Against this backdrop, stock market players might be in the mood for some good investments. However, since the share market has lately been on edge, we recommend stocks like Insight Enterprise (NSIT - Free Report) , Arcosa (ACA - Free Report) , Cardinal Health (CAH - Free Report) , Photronics (PLAB - Free Report) and Wingstop (WING - Free Report) , which bear low leverage. Choosing them can shield investors from incurring huge losses in times of crisis.     

Now, before selecting low-leverage stocks, let’s explore what leverage is and how choosing a low-leverage stock helps investors.

In finance, leverage is a term used to denote the practice of borrowing capital by companies to run their operations smoothly and expand the same. Such borrowings are done through debt financing. But there remains an option for equity finance. This is probably due to the cheap and easy availability of debt over equity financing.

However, debt financing has its share of drawbacks. Particularly, it is desirable only as long as it successfully generates a higher rate of return compared to the interest rate. So, to avoid considerable losses in your portfolio, one should always avoid companies that resort to exorbitant debt financing.

The crux of safe investment lies in choosing a company that is not burdened with debt, as a debt-free stock is almost impossible to find.

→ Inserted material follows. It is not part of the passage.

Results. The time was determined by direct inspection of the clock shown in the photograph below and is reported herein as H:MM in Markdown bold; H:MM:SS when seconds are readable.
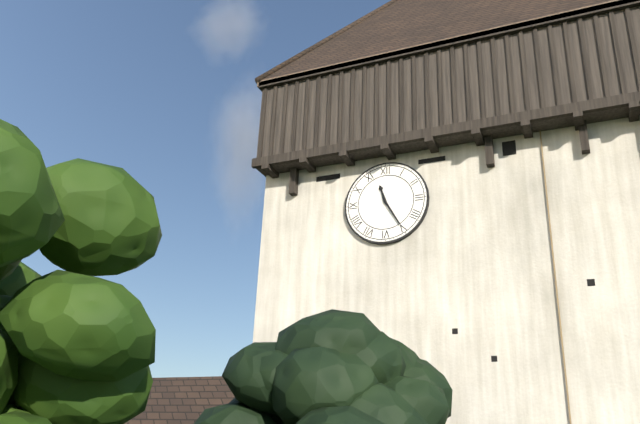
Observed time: **11:25**
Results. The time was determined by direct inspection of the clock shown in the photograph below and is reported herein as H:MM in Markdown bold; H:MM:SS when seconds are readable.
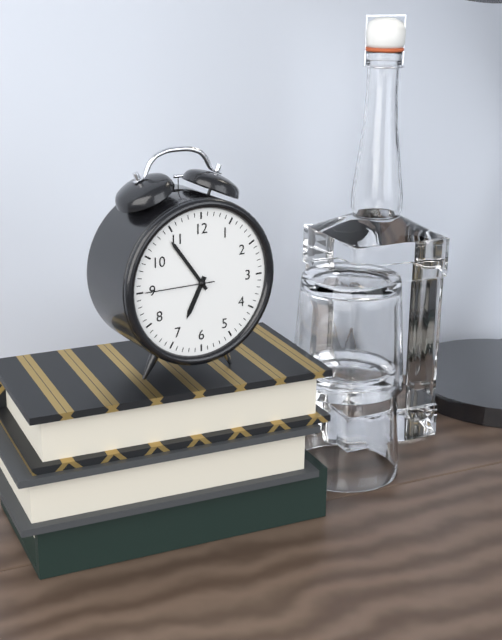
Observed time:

The equity market can be volatile at times, and, as an investor, if you don’t want to lose big time, we suggest you invest in stocks that bear low leverage and are, hence, less risky.

To identify such stocks, historically, several leverage ratios have been developed to measure the amount of debt a company bears and the debt-to-equity ratio is one of the most common ratios.

Analyzing Debt/Equity

Debt-to-Equity Ratio = Total Liabilities/Shareholders’ Equity

This metric is a liquidity ratio that indicates the amount of financial risk a company bears. A lower debt-to-equity ratio reflects improved solvency for a company.

As the fourth-quarter earnings cycle has already started, investors must be eyeing stocks that have exhibited solid earnings growth in the recent past. But if a stock bears a high debt-to-equity ratio in times of economic downturn, its so-called booming earnings picture might turn into a nightmare.

The Winning Strategy

Considering the aforementioned factors, it is prudent to choose stocks with a low debt-to-equity ratio to ensure steady returns.

Yet, an investment strategy based solely on the debt-to-equity ratio might not fetch the desired outcome. To choose stocks that have the potential to give you steady returns, we have expanded our screening criteria to include some other factors.

Here are the other parameters:

Debt/Equity less than X-Industry Median: Stocks that are less leveraged than their industry peers.

Current Price greater than or equal to 10: The stocks must be trading at a minimum of $10 or above.

Average 20-day Volume greater than or equal to 50000: A substantial trading volume ensures that the stock is easily tradable.

Percentage Change in EPS F(0)/F(-1) greater than X-Industry Median: Earnings growth adds to optimism, leading to a stock’s price appreciation.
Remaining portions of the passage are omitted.